Tasks to carry out:
a – In the deep learning passage, how many neurons does each layer of the AlphaGo networks have?
b – Condense the paragraph of the deep learning passage that begins "Deep learning methods train computers" into a short bulleted list that keeps its main facts.
c – Quote the deep learning passage word for word, starting with "There are supervised" and going on through "the networks become.".

Top of Page excerpt

Not a new concept any more, deep learning is based on artificial neural networks that were introduced as early as in 1940s. At that time, computers were in its infancy and crawled for days to train the simplest networks. In a dozen of years, the application of artificial neural networks came to a standstill due to the computers’ inefficiency. In recent years, there have been significant advances in neural networks research thanks to the increase of computers’ speed and the prevalence of GPU and TPU. And the success of AlphaGo has made quite a name for deep learning.
There are supervised and unsupervised deep learning algorithms. Convolutional Neural Networks (CNN) is a class of supervised deep neural network and Deep Belief Nets (DBN) is an unsupervised deep neural network. The depth of deep neural networks (DNN) is the number of hidden layers between the input and output layers. The more the hidden layers, the deeper the networks become.
And the more complicated the task, the more the layers and neurons in each hidden layer are needed. The AlphaGo networks have 13 layers for learning strategies and each layer has 192 neurons. Deep learning methods aim at learning feature hierarchies by constructing a lot of machine learning models to train massive amounts of data in order to increase the accuracy of classification and prediction.
Deep learning methods train computers to automatically find patterns and features from data. It combines the feature learning into the model building process so as to reduce the manual errors as many as possible. But with limited amount of data, deep learning algorithms cannot perform an accurate prediction about data patterns. They need massive amounts of data to increase accuracy. The complexity of graphical models entails a surge of time complexity in deep learning algorithms. Higher parallel programming skills and more and better hardware are needed to ensure that the algorithms are implemented in real time.

Bottom of Page excerpt
Top of Dataset extract

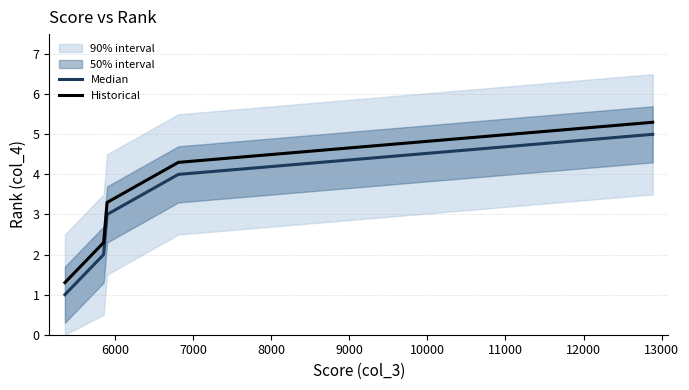

True or false: Historical and Median intersect in this chart.

False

Bottom of Dataset extract

Results:
a – 192

b –
- Deep learning trains computers to find patterns and features in data automatically.
- It builds feature learning into model construction to reduce manual errors.
- With limited data, its algorithms cannot predict data patterns accurately; they need massive amounts of data.
- Complex graphical models sharply increase the algorithms' time complexity.
- Real-time implementation requires stronger parallel programming skills and more and better hardware.

c –
There are supervised and unsupervised deep learning algorithms. Convolutional Neural Networks (CNN) is a class of supervised deep neural network and Deep Belief Nets (DBN) is an unsupervised deep neural network. The depth of deep neural networks (DNN) is the number of hidden layers between the input and output layers. The more the hidden layers, the deeper the networks become.